Histogram-based thresholding is the default method. It computes automatically a thresholding value based on the distribution of grayshades. To use it, just enter the TUNE tab and select (it's selected by default) the "use histogram-based global thresholder". To make a try, load a PGM image and press OCR or ask the Segmentation OCR step. Obs. You can correct the automatic-detected threshold with "Threshold factor" in Tune tab. A global thresholding value can be manually specified. This corresponds to the "use manual global thresholder" entry. The choice of the thresholding value is performed through a visul interface called "instant thresholding". To use it, load one PGM image and select the "Instant thresholding" entry (Edit menu). Then use '<', '>', '+' and '-' to change the thresholding value. When ok, press ESC. Note that the selected value will be applied only when the segmentation step runs.
Global thresholding does not address those cases where the printing intensity (or paper properties) vary along one same page. Local thresholding methods are required on such cases. Clara OCR implements a classification-based local (per-symbol) thresholder. Saying that it's classification-based means that the OCR engine is used to choose the threshold. In other words, the threshold chosen is that for which the classifier successfully recognized the symbol (in fact, this is a brute-force approach). The local binarizer can be manually applied at any symbol. To do so, load one PGM page and click any symbol directly on the PAGE tab. Two thresholding values will be chosen. The pixels found to be "black" for each one are painted "black" (smaller value) and "gray" (larger value). At this moment, it's possible to add the thresholded symbol as a pattern (just press the key corresponding to its transliteration). Remember that this thresholder relies on the classifier, so if the OCR is not trained, you'll get no benefit. Two versions of the local binarizer were developed, a "weak" one and a "strong" one. The "weak" one just tries to change the threshold on those symbols not successfully classified using the default threshold. The "strong" one (unfinished) also tries to criticize locally the segmentation results. By default, the weak version is used. To try the strong one, check the corresponding checkbox at the TUNE tab. Obs. As an alternative, use the "Balance" feature + global thresholding.
Clara OCR includes a simple threshold selection script to compute global best thresholds based on classification results. Let's try it on our 2-page book. Just create a directory, cd to it and run the selthresh.pl script informing the resolution and the names of the images:
Once the best thresholds are known, use pgmtopbm to produce the black-and-white images. It's also a good idea to approach the resolution to 600 dpi using pnmenlarge. Yet pnmenlarge does not add information to the image, the classification heuristics will behave better. In our case, the command should be
In order to capture the output of selthresh.pl (to extract the per-page best thresholds), it's ok to re-generate it as many times as needed (just repeat the same selthresh.pl command, because once all computations become performed, the script will just read the results from selthresh.out and output the results). A final warning: selthresh.pl may be fooled by too dark images. So if the right limit is much larger than it should be, selthresh.pl may produce bad results. So be careful concerning the right limit of the interval. As a practical advice, keep in mind that the best threshold for most images is less then 0.6. In the near future we'll use statistical measurements to choose the interval to analyse, in order to prevent such problems and to make unnecessary a manual choice. obs. the tarball also includes an alternative selthresh.pl, named slethresh_fidian.pl. It contains instructions on how to use it.

▸ Data provided
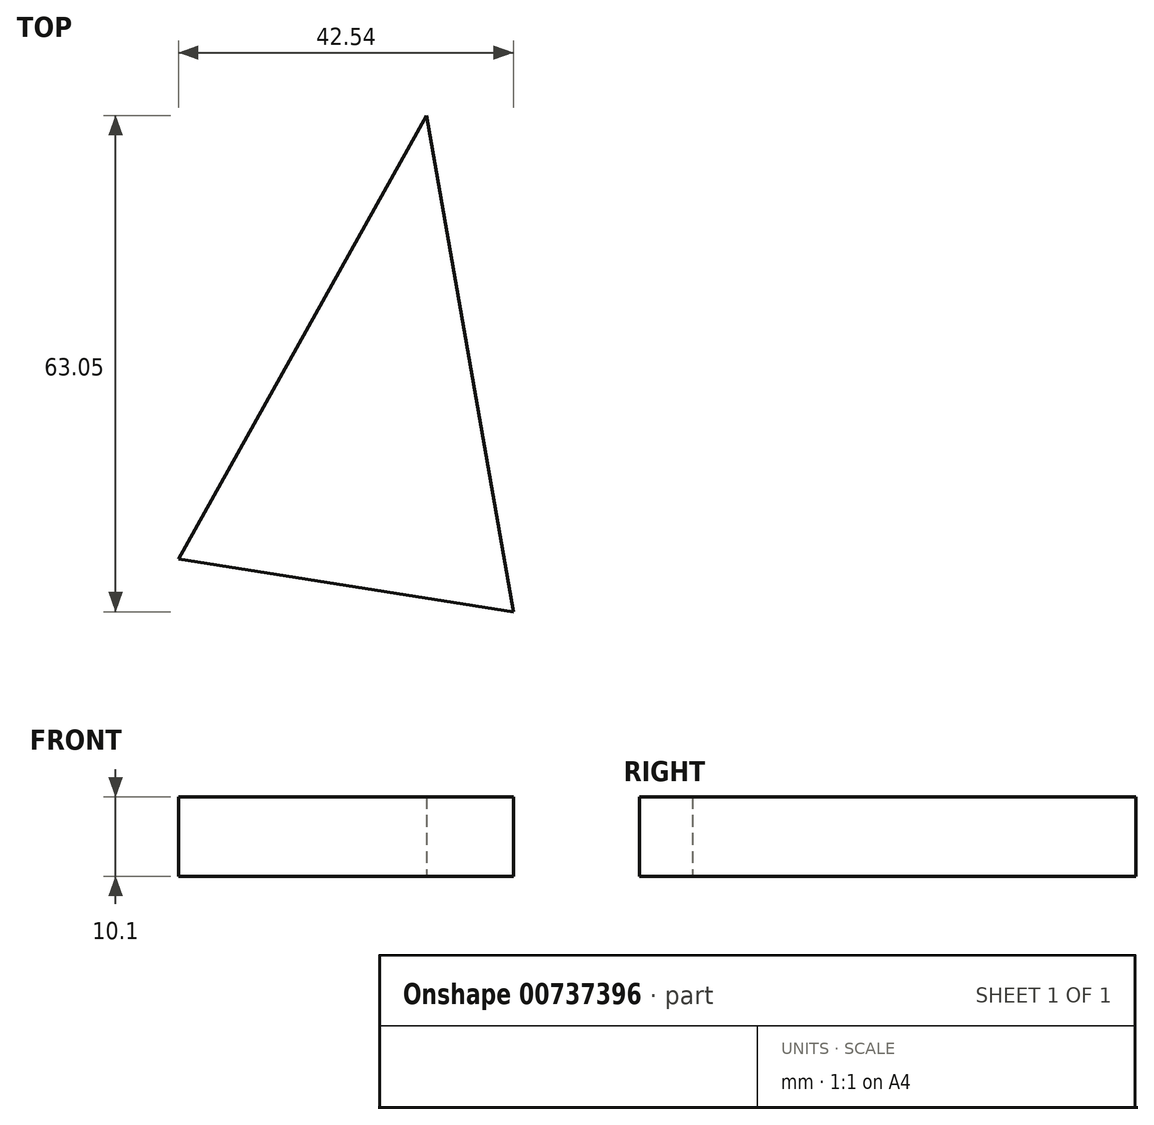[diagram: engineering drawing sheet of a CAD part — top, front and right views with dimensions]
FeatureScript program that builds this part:
annotation { "Feature Type Name" : "Feature", "Feature Type Description" : "" }
export const myFeature = defineFeature(function(context is Context, id is Id, definition is map)
    precondition{}
    {
        {
            var Q0;
            Q0=qCreatedBy(makeId("Top.planeOp"),FACE);
            var sketch = newSketch(context, id + "F0", { "sketchPlane" : qUnion([Q0])});
            skLineSegment(sketch, "E0", {"start": v(-65.67, -56.3) * mm, "end": v(-23.13, -63.05) * mm});
            skLineSegment(sketch, "E1", {"start": v(-23.13, -63.05) * mm, "end": v(-34.19, 0) * mm});
            skLineSegment(sketch, "E2", {"start": v(-34.19, 0) * mm, "end": v(-65.67, -56.3) * mm});
            skSolve(sketch);
        }
        {
            var Q0;
            Q0=makeQuery(id+"F0.imprint","IMPRINT",FACE,{"disambiguationData":[TD([[makeQuery(id+"F0.imprint","IMPRINT",EDGE,{"derivedFrom":sQuery(id+"F0.wireOp",EDGE,"E0")}),1.0]])]});
            var sketch = newSketch(context, id + "F1", { "sketchPlane" : qUnion([Q0])});
            skSolve(sketch);
        }
        {
            var Q0;
            Q0=makeQuery(id+"F1.imprint","IMPRINT",FACE,{"disambiguationData":[TD([[makeQuery(id+"F1.imprint","IMPRINT",EDGE,{"derivedFrom":makeQuery(id+"F0.imprint","IMPRINT",EDGE,{"derivedFrom":sQuery(id+"F0.wireOp",EDGE,"E0")})}),1.0]])]});
            extrude(context, id + "F2", {"entities" : qUnion([Q0]), "depth" : 10.1 * mm, "offsetDistance" : 25.4 * mm});
        }
    });
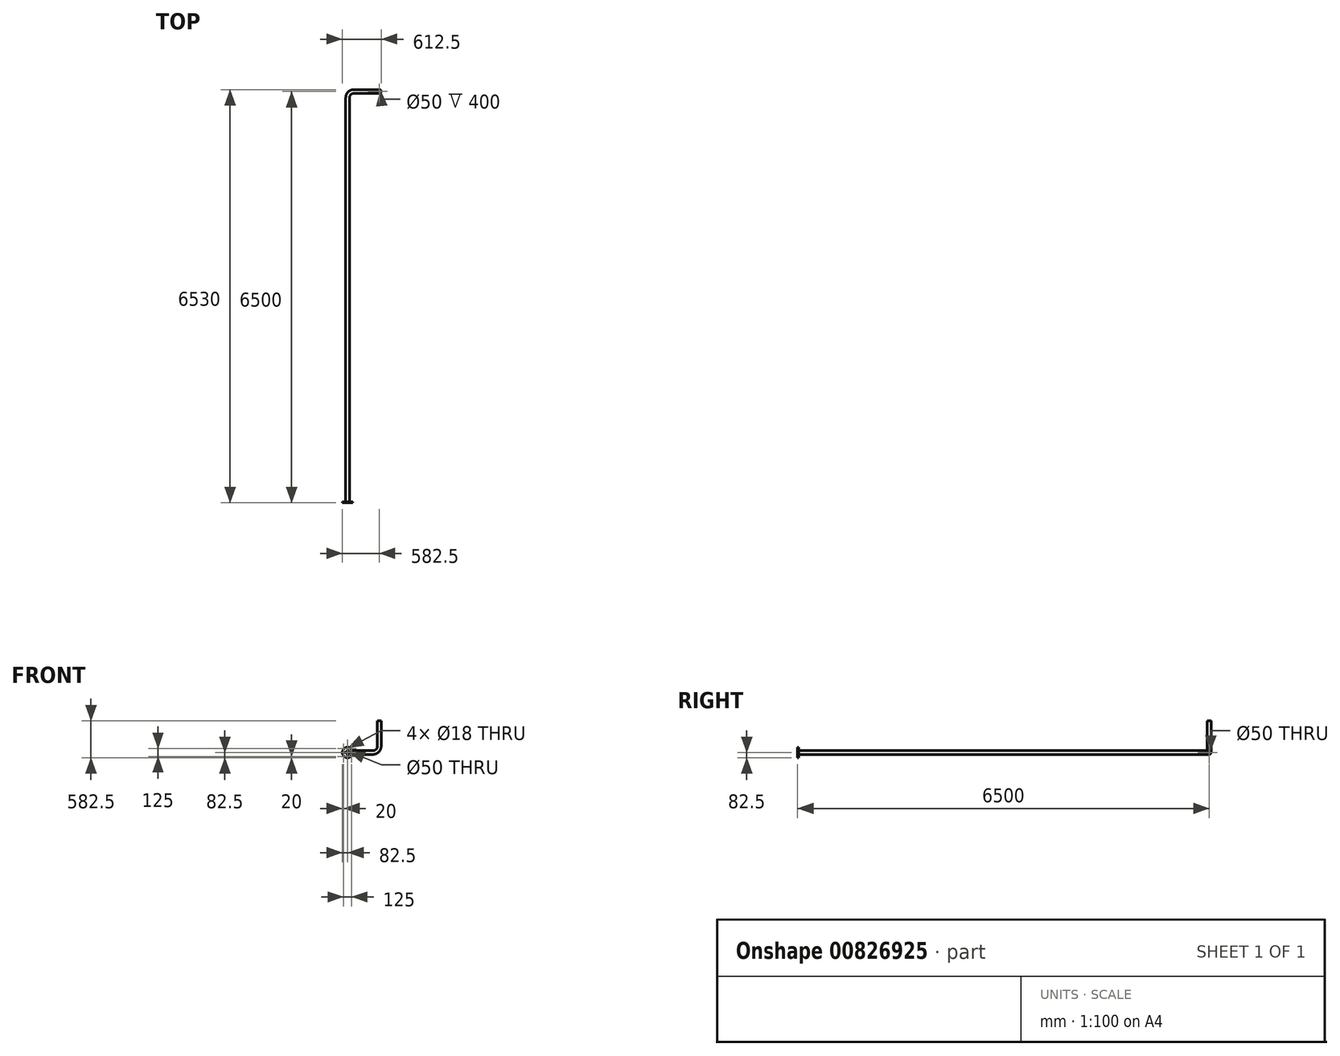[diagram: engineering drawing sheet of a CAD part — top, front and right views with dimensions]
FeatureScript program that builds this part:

▸ Goal of the exercise
Continue the text on thresholding in Clara OCR from the point where it stops, writing in its own style.

▸ Reply
Sometimes the printing is skewed relatively to the paper margins. Skew is a problem to the OCR heuristics. As the Clara OCR engine just detects components by pixel contiguity and builds classes of symbols, in practice the effect of skew will be a larger number of patterns, and therefore a larger revision cost. In some cases, a careful manual scanning can solve the problem. When acceptable, a set-square solves the problem: just align one text line at one set-square rule and the edge of the scanner glass at the other rule (we're supposing that the bookbinding was disassembled). The bundled preprocessor now includes a method to compute and correct skew, but it's not on by default. To activate it, enter the TUNE tab and select the "Use deskewer" checkbox. Now deskewing will be applied when the OCR button is pressed (or when the "Preprocessing" OCR step is requested). Note that preprocessing is called only once per page, so if the page was already preprocessed, it won't be deskewed.
Clara OCR expects to find on one same directory one or more images of scanned pages. In our case, this directory is assumed to be /home/clara/books/BC/pbm. By default, on this same directory, various files will be created to store the OCR data structures. So, if 143-l.pbm and 143-r.pbm are the pages to OCR, then after processing all pages at least once (not done yet) the work directory will contain the following files:
When Clara OCR is processing the page x.pbm, the files "x.session", "acts" and "patterns" are in memory. These three files together are generally referred as "the section". So the menu option "save session" means saving all three files.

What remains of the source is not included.